§ **PROBLEM TO SOLVE**
Search the entries for the word "nose" and report each line that has it.

_ _ _ _ _ _ _

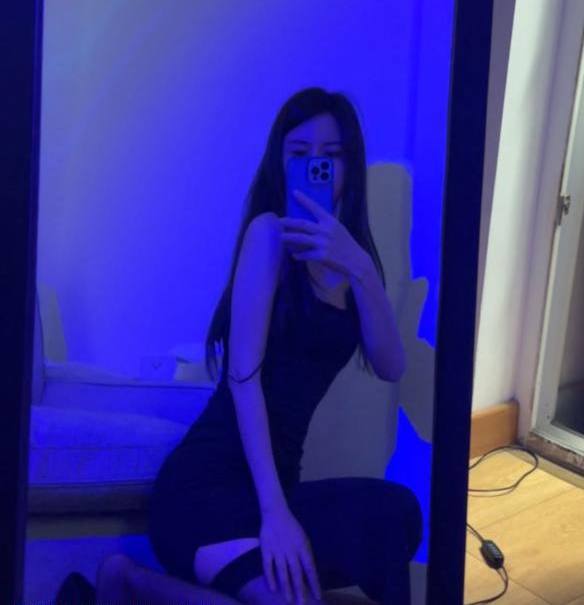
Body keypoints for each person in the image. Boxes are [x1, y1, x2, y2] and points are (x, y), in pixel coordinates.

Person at [90, 87, 422, 605]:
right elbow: (243, 379)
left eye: (331, 155)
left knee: (399, 514)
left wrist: (359, 266)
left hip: (279, 484)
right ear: (279, 163)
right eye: (299, 153)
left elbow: (391, 364)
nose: (316, 165)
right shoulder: (268, 235)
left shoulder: (352, 260)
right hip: (208, 487)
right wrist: (276, 514)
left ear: (350, 168)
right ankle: (131, 580)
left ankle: (146, 582)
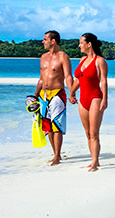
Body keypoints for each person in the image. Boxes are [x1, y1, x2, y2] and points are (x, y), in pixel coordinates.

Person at [69, 33, 108, 172]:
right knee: (87, 133)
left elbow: (103, 81)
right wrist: (72, 92)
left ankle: (95, 162)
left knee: (94, 132)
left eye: (81, 43)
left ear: (89, 44)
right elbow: (78, 79)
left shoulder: (100, 61)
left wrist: (105, 99)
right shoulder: (82, 60)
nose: (79, 45)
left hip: (95, 98)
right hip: (83, 99)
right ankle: (92, 159)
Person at [35, 30, 73, 166]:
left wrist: (72, 92)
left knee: (57, 125)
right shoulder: (43, 57)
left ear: (53, 41)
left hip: (57, 94)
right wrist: (34, 96)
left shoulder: (63, 57)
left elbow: (68, 76)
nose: (42, 42)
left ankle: (57, 155)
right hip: (43, 95)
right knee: (47, 127)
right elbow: (41, 79)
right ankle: (55, 153)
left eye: (45, 39)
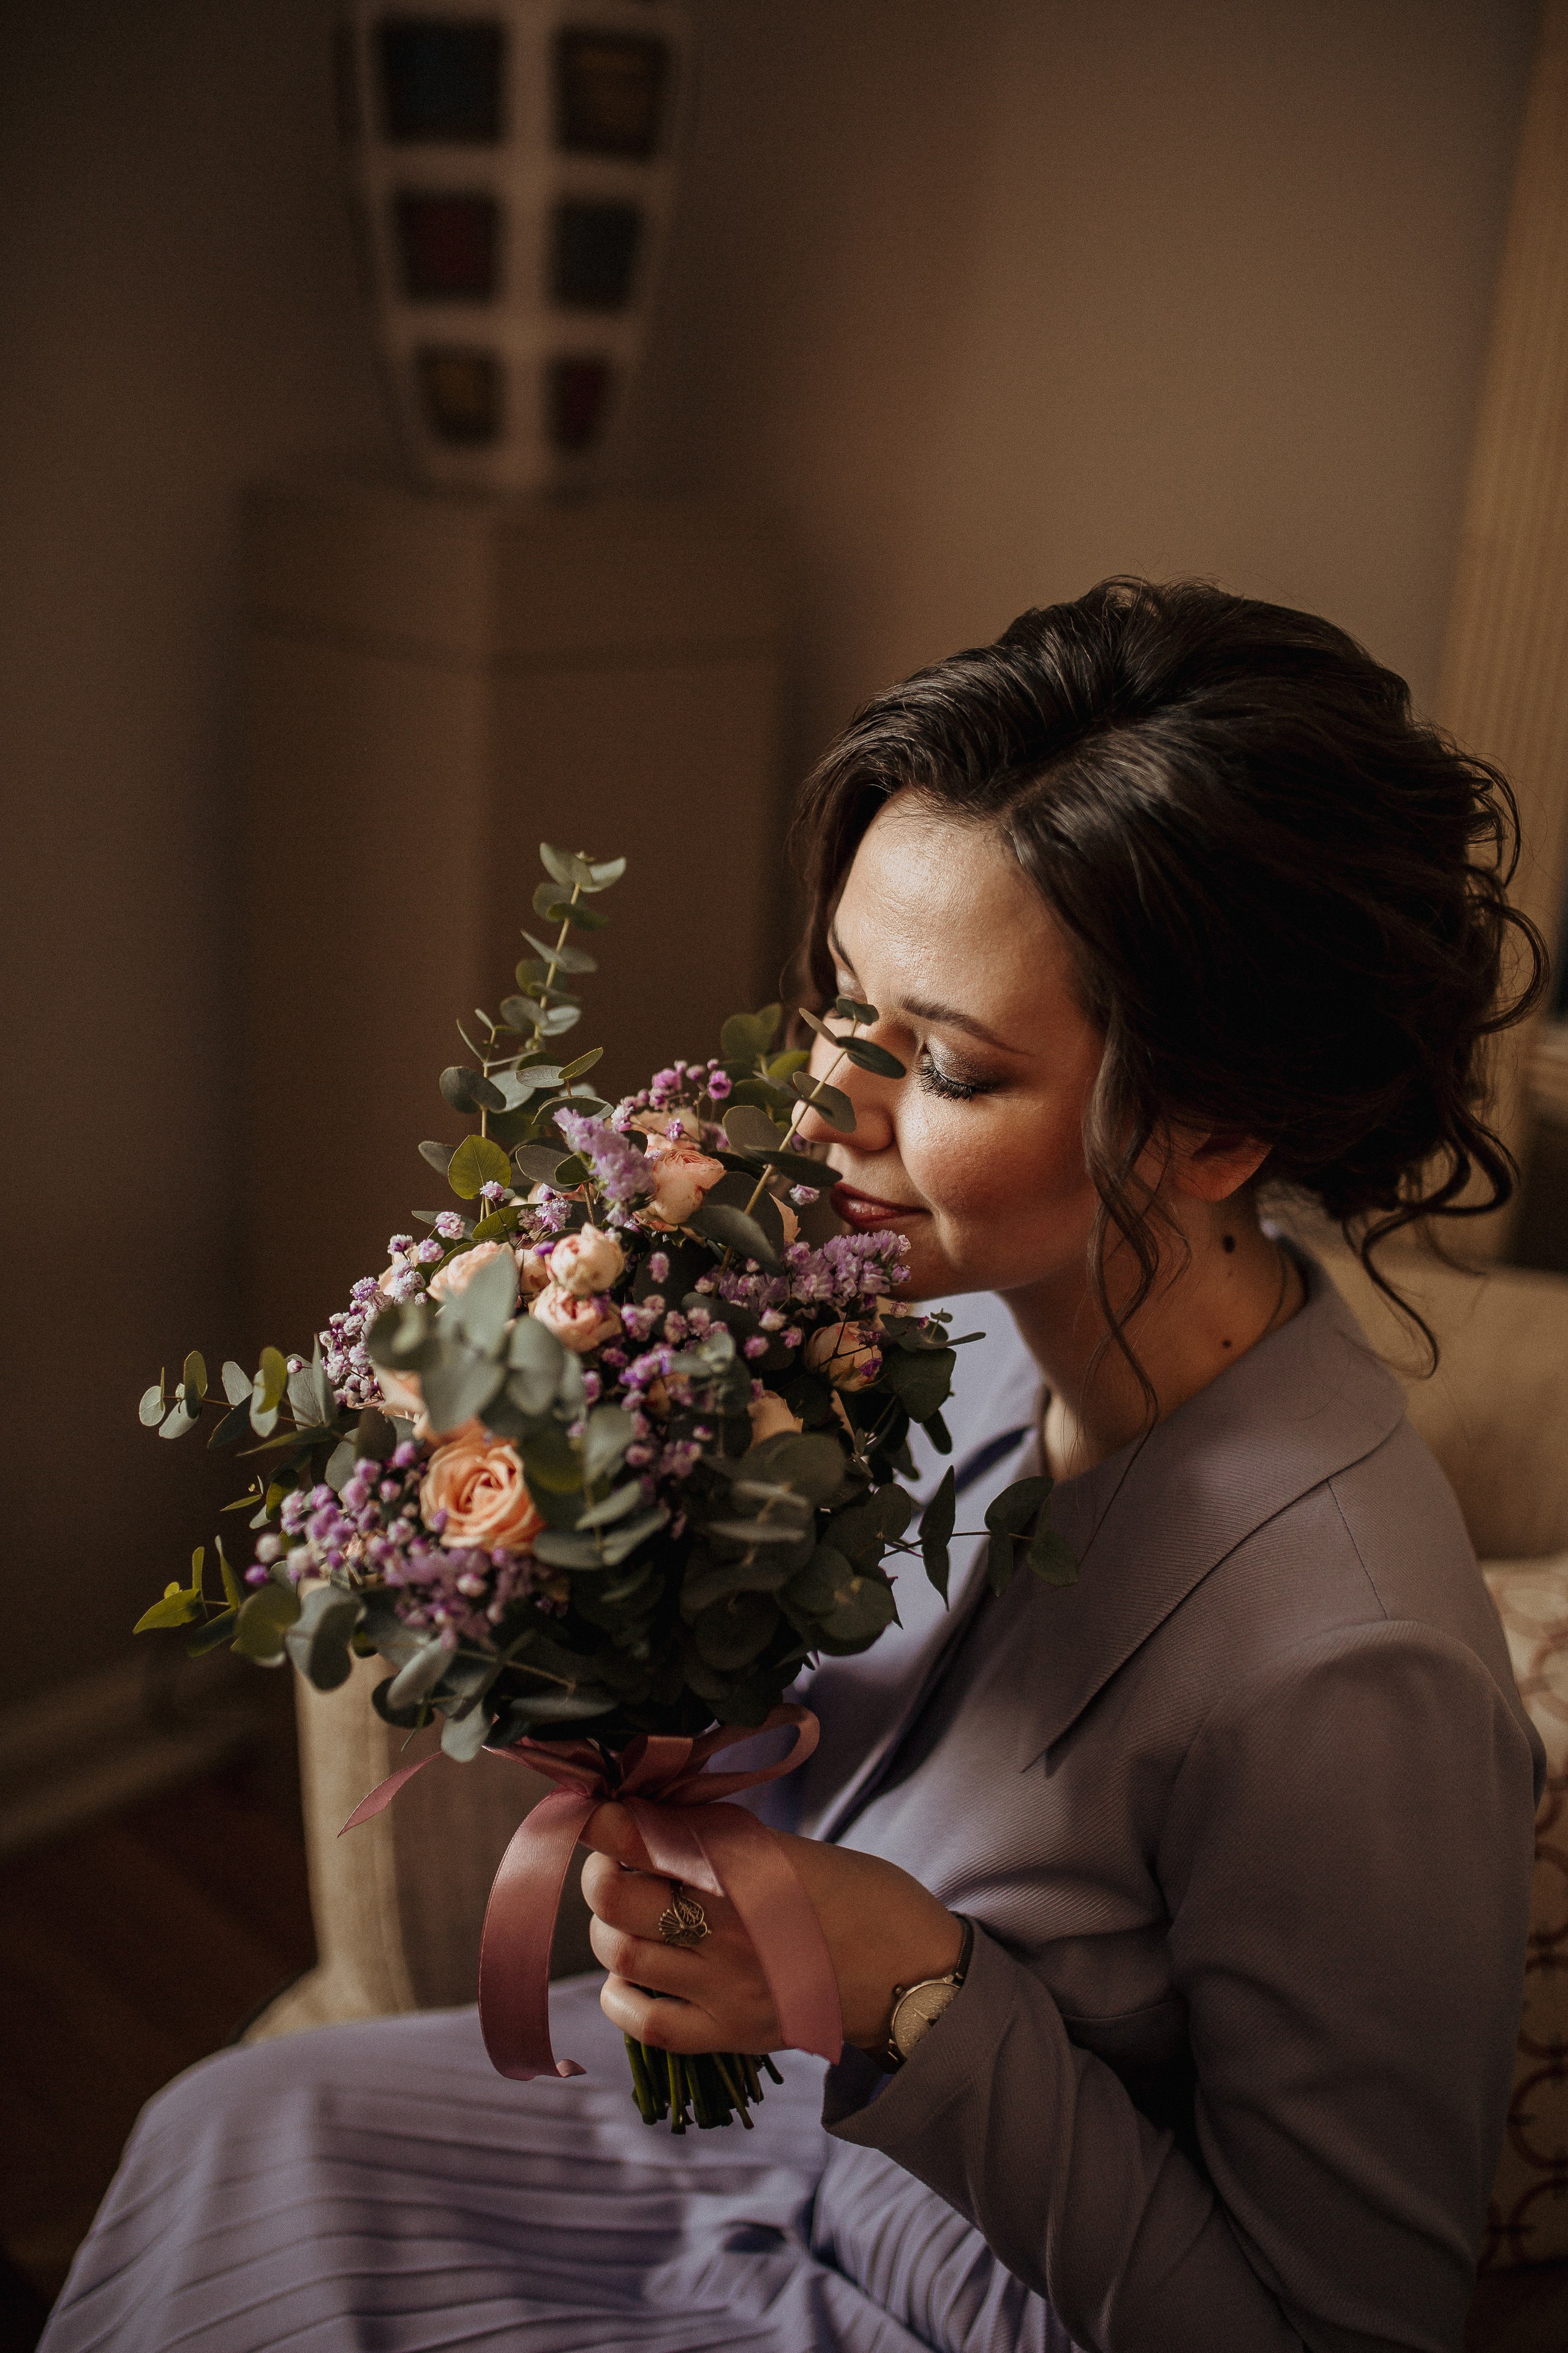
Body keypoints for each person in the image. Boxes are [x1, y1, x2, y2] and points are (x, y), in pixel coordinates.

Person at [43, 580, 1547, 2353]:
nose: (827, 1102)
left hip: (980, 2291)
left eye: (951, 1066)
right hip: (754, 2145)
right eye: (845, 998)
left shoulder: (1347, 1676)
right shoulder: (949, 1328)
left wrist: (913, 1993)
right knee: (227, 2127)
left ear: (1214, 1127)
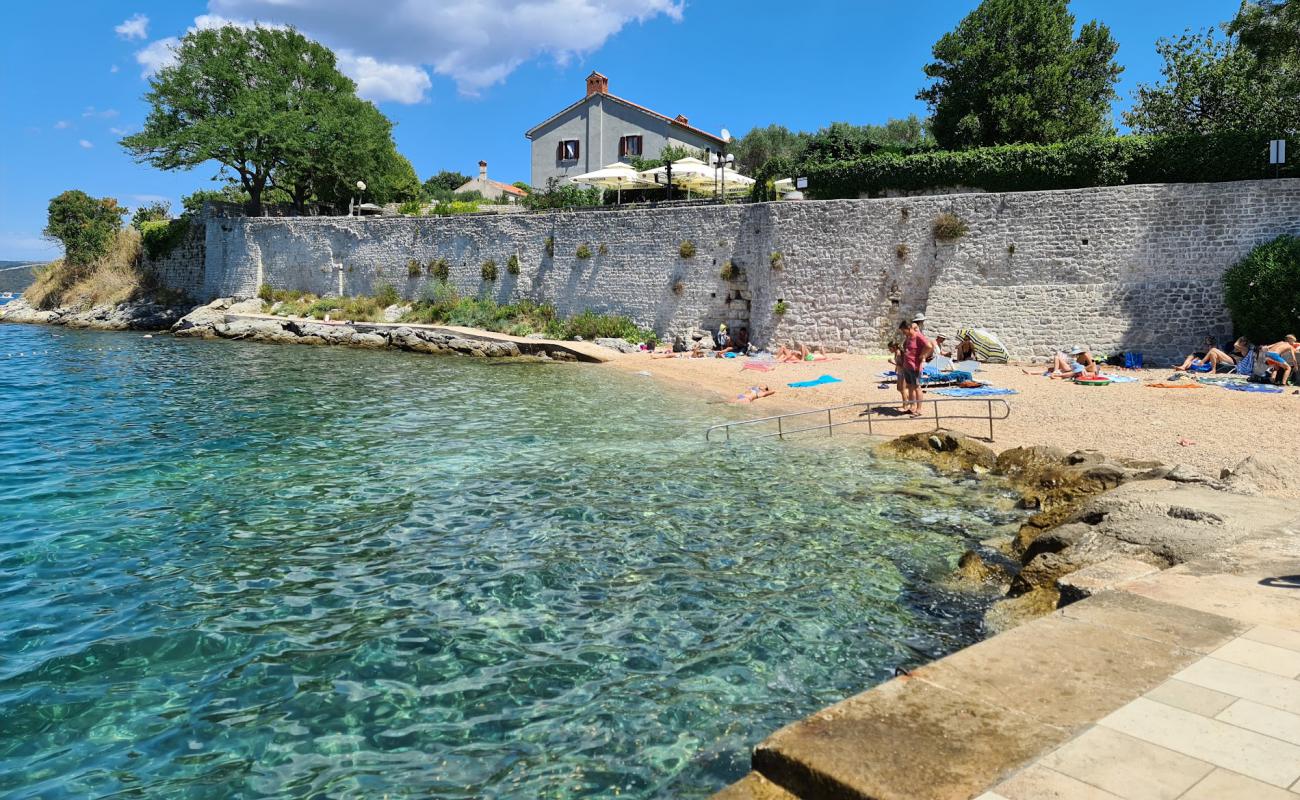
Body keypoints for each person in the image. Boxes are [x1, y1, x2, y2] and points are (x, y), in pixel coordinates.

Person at [898, 319, 932, 416]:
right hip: (907, 366)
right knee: (910, 387)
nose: (903, 333)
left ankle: (919, 409)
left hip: (915, 367)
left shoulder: (918, 336)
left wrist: (923, 355)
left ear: (908, 328)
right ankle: (912, 407)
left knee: (917, 387)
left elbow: (929, 346)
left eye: (903, 331)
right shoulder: (908, 337)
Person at [1175, 337, 1248, 373]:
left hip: (1233, 361)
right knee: (1213, 353)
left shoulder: (1245, 349)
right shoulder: (1236, 349)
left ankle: (1202, 362)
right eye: (1240, 341)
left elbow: (1235, 344)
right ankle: (1213, 370)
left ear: (1245, 342)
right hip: (1228, 359)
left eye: (1242, 341)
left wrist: (1239, 340)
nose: (1240, 342)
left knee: (1213, 350)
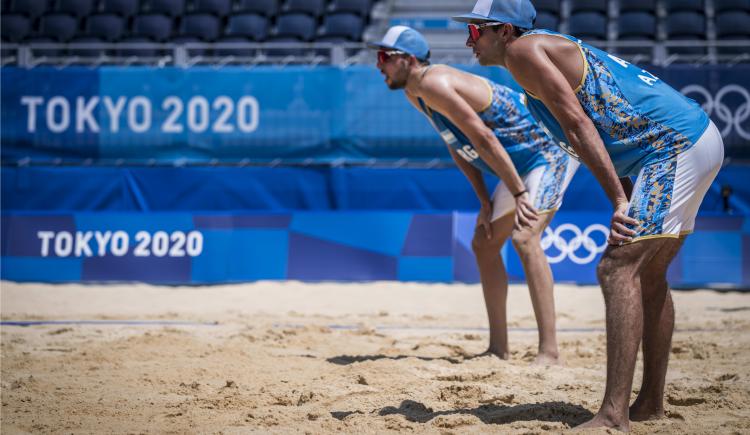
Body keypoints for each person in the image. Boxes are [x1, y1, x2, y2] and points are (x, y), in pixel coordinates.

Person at [453, 0, 724, 430]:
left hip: (673, 148)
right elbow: (607, 130)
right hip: (687, 141)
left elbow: (581, 126)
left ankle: (614, 415)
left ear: (504, 31)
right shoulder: (538, 58)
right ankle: (649, 404)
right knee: (648, 274)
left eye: (474, 31)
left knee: (617, 268)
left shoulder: (524, 52)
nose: (468, 41)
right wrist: (626, 195)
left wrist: (618, 201)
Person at [369, 25, 579, 364]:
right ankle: (499, 349)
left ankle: (549, 352)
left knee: (525, 238)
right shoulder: (415, 91)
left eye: (384, 57)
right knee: (484, 242)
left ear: (407, 60)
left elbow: (484, 139)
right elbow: (457, 145)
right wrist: (484, 200)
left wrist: (519, 192)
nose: (378, 65)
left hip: (548, 152)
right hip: (520, 166)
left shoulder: (433, 83)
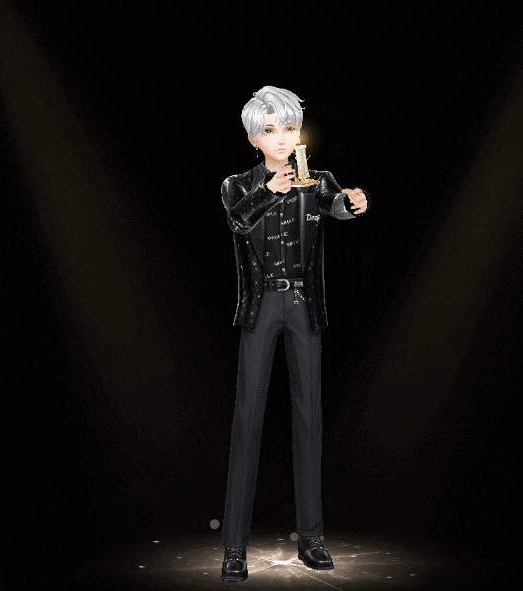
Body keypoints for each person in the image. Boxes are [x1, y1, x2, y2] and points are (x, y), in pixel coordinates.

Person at [220, 86, 368, 582]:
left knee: (309, 419)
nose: (280, 137)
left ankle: (312, 537)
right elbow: (237, 221)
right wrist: (270, 191)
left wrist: (353, 202)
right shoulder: (238, 184)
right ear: (253, 138)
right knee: (248, 419)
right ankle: (234, 546)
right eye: (269, 129)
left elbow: (336, 204)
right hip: (260, 306)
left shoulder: (316, 179)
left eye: (288, 127)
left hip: (304, 305)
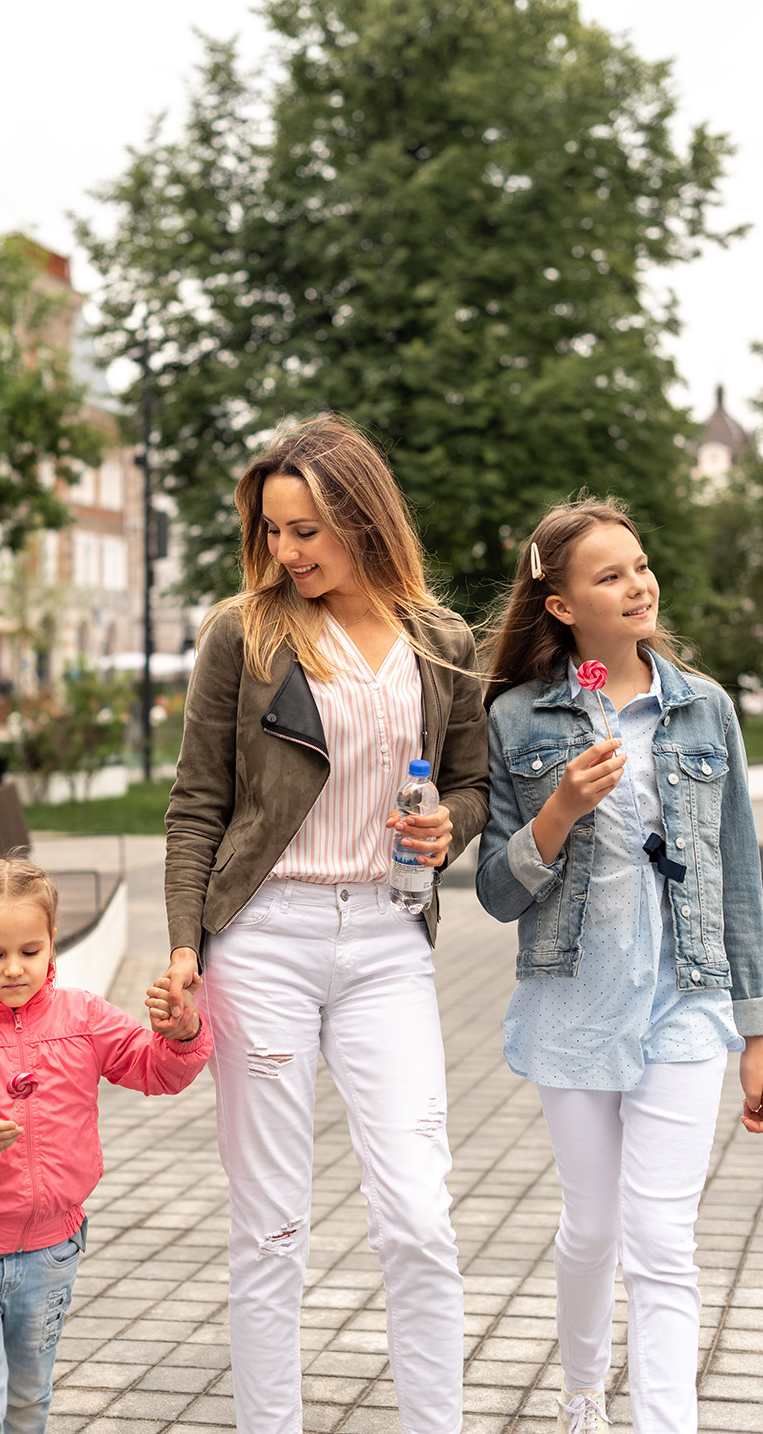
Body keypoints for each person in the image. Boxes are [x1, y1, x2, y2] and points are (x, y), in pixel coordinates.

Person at [161, 414, 489, 1434]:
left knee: (417, 1218)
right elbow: (195, 803)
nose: (287, 552)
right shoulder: (243, 635)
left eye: (307, 529)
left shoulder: (440, 641)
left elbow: (471, 786)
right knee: (269, 1225)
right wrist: (183, 948)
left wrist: (447, 829)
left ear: (361, 518)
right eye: (271, 530)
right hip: (261, 939)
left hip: (387, 942)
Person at [476, 498, 763, 1434]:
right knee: (592, 1229)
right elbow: (493, 891)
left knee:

_ _ _ _ _ _ _

§ **SOLUTION TO THIS TASK**
nose: (316, 165)
nose: (79, 45)
nose: (42, 42)
nose: (827, 1102)
nose: (903, 333)
nose: (1240, 342)
nose: (468, 41)
nose: (378, 65)
nose: (280, 137)
nose: (287, 552)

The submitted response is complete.